* SOURCE EXTRACT
========================================

A Male Renaissance Agitator in action.

Stop the presses! Noted counter-feminist bloviator Fidelbogen has an announcement: He no longer wants to be known as an MRA. In a shocking and stunning post on his blog, Mr. Bogen informs us:

I am an agitator against feminism, and in favor of a Male Renaissance.

But I am not an “MRA”.

That is not a word which I apply to myself as a label. I formerly did, but I no longer do.

He likes these one-sentence paragraphs.

But why, oh, why would you turn your back on those three little initials, Fidelbogen?

That word has picked up more baggage than I can honestly claim to be carrying. I mean that it has picked up other people’s baggage. And it would place an unwanted burden on me personally, to carry a shitload of baggage which I do not own — or which is worse, to have other people assume that I am carrying such baggage.

Huh, what kind of baggage might that be? Could it be that MRAs have picked up the “baggage” of being labeled a bunch of histrionic woman-hating angry dudes – perhaps because ( I would hypothesize) so many of those calling themselves MRAs just happen to be historionic woman-hating angry dudes.?

========================================

* DATASET
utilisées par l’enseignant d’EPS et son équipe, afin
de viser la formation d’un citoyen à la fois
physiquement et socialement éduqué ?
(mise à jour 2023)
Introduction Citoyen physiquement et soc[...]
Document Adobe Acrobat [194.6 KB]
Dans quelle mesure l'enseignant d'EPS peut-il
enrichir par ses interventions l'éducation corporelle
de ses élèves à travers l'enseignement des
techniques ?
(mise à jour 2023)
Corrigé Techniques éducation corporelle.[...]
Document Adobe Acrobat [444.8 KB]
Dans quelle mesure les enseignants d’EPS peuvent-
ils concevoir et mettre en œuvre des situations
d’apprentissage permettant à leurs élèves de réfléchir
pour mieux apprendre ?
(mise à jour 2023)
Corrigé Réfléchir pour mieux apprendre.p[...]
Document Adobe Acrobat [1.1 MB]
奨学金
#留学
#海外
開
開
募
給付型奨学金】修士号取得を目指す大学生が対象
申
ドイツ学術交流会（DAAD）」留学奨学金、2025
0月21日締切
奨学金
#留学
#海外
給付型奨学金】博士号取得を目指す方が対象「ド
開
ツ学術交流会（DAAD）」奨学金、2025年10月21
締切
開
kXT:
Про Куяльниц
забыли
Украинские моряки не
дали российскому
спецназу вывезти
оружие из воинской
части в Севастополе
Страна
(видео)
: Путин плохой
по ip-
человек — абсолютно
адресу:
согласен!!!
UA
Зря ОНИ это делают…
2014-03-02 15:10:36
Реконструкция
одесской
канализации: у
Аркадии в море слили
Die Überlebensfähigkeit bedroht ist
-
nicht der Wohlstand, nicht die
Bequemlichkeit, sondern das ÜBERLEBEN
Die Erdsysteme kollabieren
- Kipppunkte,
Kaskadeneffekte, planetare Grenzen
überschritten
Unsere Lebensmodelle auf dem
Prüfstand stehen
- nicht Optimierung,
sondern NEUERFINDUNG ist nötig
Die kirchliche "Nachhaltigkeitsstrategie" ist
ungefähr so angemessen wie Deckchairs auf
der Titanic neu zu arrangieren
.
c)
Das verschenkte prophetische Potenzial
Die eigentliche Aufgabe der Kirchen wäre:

========================================

* EXERCISE TASKS
**A.** Could you quote the Fidelbogen excerpt between "But I am not" and "little initials, Fidelbogen?", inclusive?
**B.** Can you write what comes next in the post about Fidelbogen dropping the MRA label, picking up after its final sentence?

* RESPONSE LIST
**A.**
But I am not an “MRA”.

That is not a word which I apply to myself as a label. I formerly did, but I no longer do.

He likes these one-sentence paragraphs.

But why, oh, why would you turn your back on those three little initials, Fidelbogen?

**B.**
But what shall we call you now, oh Man Who Will Not Be Called an MRA? He’s got some suggestions:

A counter-feminist….

A non-feminist. . .

An activated non-feminist. . .

These are his actual suggestions; I swear I’m not making them up.

A non-feminist partisan. . .

A partisan of the non-feminist sector. .

A pro-male agitator. . .

A pro-male partisan. . .

And last but not least:

A Male Renaissance Agitator. . .

Uh, really? Male Renaissance Agitator? Mr. Bogen, I hate to break it to you, but “Male Renaissance Agitator” has the exact same set of initials as “Men’s Rights Activist.” In other words, you want us to stop calling you an MRA, and start calling you an … MRA?

[I]f you still insist on calling me an ‘MRA’, it is in contravention to my own stated wishes.

But you just said to call you a Male Renaissance Agitator!

It’s the SAME THREE INITIALS.

But Fidelbogen is off and running again:

I invite others to crystallize around the suggested list of terms above, in order to create a distinct brand that will gradually come to be differentiated from the ‘MRA’ brand. We ought to create many, MANY such distinct brands if we wish to claim the liberty of the non-feminist sector.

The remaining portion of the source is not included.